Requirement:
Please reproduce the items below, renaming "common name" to "vernacular name" wherever it appears and leaving everything else unchanged.

-- START Extracted information --

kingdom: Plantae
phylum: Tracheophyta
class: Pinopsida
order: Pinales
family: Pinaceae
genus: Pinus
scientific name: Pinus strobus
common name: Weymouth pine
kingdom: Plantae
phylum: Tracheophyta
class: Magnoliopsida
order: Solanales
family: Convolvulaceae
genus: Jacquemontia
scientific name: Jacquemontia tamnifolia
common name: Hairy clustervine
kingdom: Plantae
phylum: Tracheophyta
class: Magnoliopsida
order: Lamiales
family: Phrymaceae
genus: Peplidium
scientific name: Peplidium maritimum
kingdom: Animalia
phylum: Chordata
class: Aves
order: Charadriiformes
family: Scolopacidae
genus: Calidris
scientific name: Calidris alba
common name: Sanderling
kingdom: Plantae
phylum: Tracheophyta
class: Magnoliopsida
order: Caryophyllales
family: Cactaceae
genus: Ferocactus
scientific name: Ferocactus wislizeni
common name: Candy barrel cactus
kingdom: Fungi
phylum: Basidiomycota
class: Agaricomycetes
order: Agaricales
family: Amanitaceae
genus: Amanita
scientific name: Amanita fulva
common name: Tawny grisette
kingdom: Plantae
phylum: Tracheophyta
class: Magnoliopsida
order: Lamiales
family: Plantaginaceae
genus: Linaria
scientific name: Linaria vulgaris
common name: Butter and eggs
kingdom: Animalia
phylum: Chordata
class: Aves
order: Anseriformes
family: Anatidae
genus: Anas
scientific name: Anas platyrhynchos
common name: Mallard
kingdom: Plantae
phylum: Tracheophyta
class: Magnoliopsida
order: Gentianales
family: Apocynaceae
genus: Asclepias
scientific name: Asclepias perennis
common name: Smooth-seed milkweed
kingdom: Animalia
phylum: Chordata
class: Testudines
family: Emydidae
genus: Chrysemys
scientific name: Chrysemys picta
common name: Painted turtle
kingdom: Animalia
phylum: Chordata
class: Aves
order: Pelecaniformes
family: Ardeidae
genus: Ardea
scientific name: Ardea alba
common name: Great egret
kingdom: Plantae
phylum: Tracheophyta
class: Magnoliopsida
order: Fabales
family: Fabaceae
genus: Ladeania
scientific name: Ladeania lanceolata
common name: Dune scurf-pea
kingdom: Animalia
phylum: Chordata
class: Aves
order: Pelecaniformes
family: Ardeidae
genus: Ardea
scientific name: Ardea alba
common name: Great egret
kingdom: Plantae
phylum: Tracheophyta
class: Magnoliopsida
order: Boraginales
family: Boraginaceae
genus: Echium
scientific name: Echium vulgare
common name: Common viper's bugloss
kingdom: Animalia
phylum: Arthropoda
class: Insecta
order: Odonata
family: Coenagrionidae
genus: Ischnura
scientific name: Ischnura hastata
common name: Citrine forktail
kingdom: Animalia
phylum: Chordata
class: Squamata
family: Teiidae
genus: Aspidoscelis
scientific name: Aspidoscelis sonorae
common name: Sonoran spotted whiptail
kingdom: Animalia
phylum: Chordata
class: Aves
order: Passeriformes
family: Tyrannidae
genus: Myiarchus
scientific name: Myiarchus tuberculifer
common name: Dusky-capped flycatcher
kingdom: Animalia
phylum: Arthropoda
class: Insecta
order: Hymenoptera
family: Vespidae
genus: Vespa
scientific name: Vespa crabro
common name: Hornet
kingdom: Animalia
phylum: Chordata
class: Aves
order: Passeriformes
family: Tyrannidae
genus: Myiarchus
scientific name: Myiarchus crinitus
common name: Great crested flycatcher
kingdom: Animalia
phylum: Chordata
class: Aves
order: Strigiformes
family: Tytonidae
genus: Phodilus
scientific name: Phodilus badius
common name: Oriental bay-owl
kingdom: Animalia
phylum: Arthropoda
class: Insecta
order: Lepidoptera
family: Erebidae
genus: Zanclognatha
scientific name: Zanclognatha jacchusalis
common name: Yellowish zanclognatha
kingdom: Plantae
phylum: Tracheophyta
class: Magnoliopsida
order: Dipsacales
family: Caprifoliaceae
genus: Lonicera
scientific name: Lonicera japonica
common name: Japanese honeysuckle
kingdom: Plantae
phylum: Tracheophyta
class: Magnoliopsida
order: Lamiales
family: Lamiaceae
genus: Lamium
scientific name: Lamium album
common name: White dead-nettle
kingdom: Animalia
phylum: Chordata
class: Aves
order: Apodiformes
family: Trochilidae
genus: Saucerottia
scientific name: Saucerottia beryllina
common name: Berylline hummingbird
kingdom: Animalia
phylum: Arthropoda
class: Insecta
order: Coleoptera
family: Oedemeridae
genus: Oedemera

-- END Extracted information --

Solution to this problem:
kingdom: Plantae
phylum: Tracheophyta
class: Pinopsida
order: Pinales
family: Pinaceae
genus: Pinus
scientific name: Pinus strobus
vernacular name: Weymouth pine
kingdom: Plantae
phylum: Tracheophyta
class: Magnoliopsida
order: Solanales
family: Convolvulaceae
genus: Jacquemontia
scientific name: Jacquemontia tamnifolia
vernacular name: Hairy clustervine
kingdom: Plantae
phylum: Tracheophyta
class: Magnoliopsida
order: Lamiales
family: Phrymaceae
genus: Peplidium
scientific name: Peplidium maritimum
kingdom: Animalia
phylum: Chordata
class: Aves
order: Charadriiformes
family: Scolopacidae
genus: Calidris
scientific name: Calidris alba
vernacular name: Sanderling
kingdom: Plantae
phylum: Tracheophyta
class: Magnoliopsida
order: Caryophyllales
family: Cactaceae
genus: Ferocactus
scientific name: Ferocactus wislizeni
vernacular name: Candy barrel cactus
kingdom: Fungi
phylum: Basidiomycota
class: Agaricomycetes
order: Agaricales
family: Amanitaceae
genus: Amanita
scientific name: Amanita fulva
vernacular name: Tawny grisette
kingdom: Plantae
phylum: Tracheophyta
class: Magnoliopsida
order: Lamiales
family: Plantaginaceae
genus: Linaria
scientific name: Linaria vulgaris
vernacular name: Butter and eggs
kingdom: Animalia
phylum: Chordata
class: Aves
order: Anseriformes
family: Anatidae
genus: Anas
scientific name: Anas platyrhynchos
vernacular name: Mallard
kingdom: Plantae
phylum: Tracheophyta
class: Magnoliopsida
order: Gentianales
family: Apocynaceae
genus: Asclepias
scientific name: Asclepias perennis
vernacular name: Smooth-seed milkweed
kingdom: Animalia
phylum: Chordata
class: Testudines
family: Emydidae
genus: Chrysemys
scientific name: Chrysemys picta
vernacular name: Painted turtle
kingdom: Animalia
phylum: Chordata
class: Aves
order: Pelecaniformes
family: Ardeidae
genus: Ardea
scientific name: Ardea alba
vernacular name: Great egret
kingdom: Plantae
phylum: Tracheophyta
class: Magnoliopsida
order: Fabales
family: Fabaceae
genus: Ladeania
scientific name: Ladeania lanceolata
vernacular name: Dune scurf-pea
kingdom: Animalia
phylum: Chordata
class: Aves
order: Pelecaniformes
family: Ardeidae
genus: Ardea
scientific name: Ardea alba
vernacular name: Great egret
kingdom: Plantae
phylum: Tracheophyta
class: Magnoliopsida
order: Boraginales
family: Boraginaceae
genus: Echium
scientific name: Echium vulgare
vernacular name: Common viper's bugloss
kingdom: Animalia
phylum: Arthropoda
class: Insecta
order: Odonata
family: Coenagrionidae
genus: Ischnura
scientific name: Ischnura hastata
vernacular name: Citrine forktail
kingdom: Animalia
phylum: Chordata
class: Squamata
family: Teiidae
genus: Aspidoscelis
scientific name: Aspidoscelis sonorae
vernacular name: Sonoran spotted whiptail
kingdom: Animalia
phylum: Chordata
class: Aves
order: Passeriformes
family: Tyrannidae
genus: Myiarchus
scientific name: Myiarchus tuberculifer
vernacular name: Dusky-capped flycatcher
kingdom: Animalia
phylum: Arthropoda
class: Insecta
order: Hymenoptera
family: Vespidae
genus: Vespa
scientific name: Vespa crabro
vernacular name: Hornet
kingdom: Animalia
phylum: Chordata
class: Aves
order: Passeriformes
family: Tyrannidae
genus: Myiarchus
scientific name: Myiarchus crinitus
vernacular name: Great crested flycatcher
kingdom: Animalia
phylum: Chordata
class: Aves
order: Strigiformes
family: Tytonidae
genus: Phodilus
scientific name: Phodilus badius
vernacular name: Oriental bay-owl
kingdom: Animalia
phylum: Arthropoda
class: Insecta
order: Lepidoptera
family: Erebidae
genus: Zanclognatha
scientific name: Zanclognatha jacchusalis
vernacular name: Yellowish zanclognatha
kingdom: Plantae
phylum: Tracheophyta
class: Magnoliopsida
order: Dipsacales
family: Caprifoliaceae
genus: Lonicera
scientific name: Lonicera japonica
vernacular name: Japanese honeysuckle
kingdom: Plantae
phylum: Tracheophyta
class: Magnoliopsida
order: Lamiales
family: Lamiaceae
genus: Lamium
scientific name: Lamium album
vernacular name: White dead-nettle
kingdom: Animalia
phylum: Chordata
class: Aves
order: Apodiformes
family: Trochilidae
genus: Saucerottia
scientific name: Saucerottia beryllina
vernacular name: Berylline hummingbird
kingdom: Animalia
phylum: Arthropoda
class: Insecta
order: Coleoptera
family: Oedemeridae
genus: Oedemera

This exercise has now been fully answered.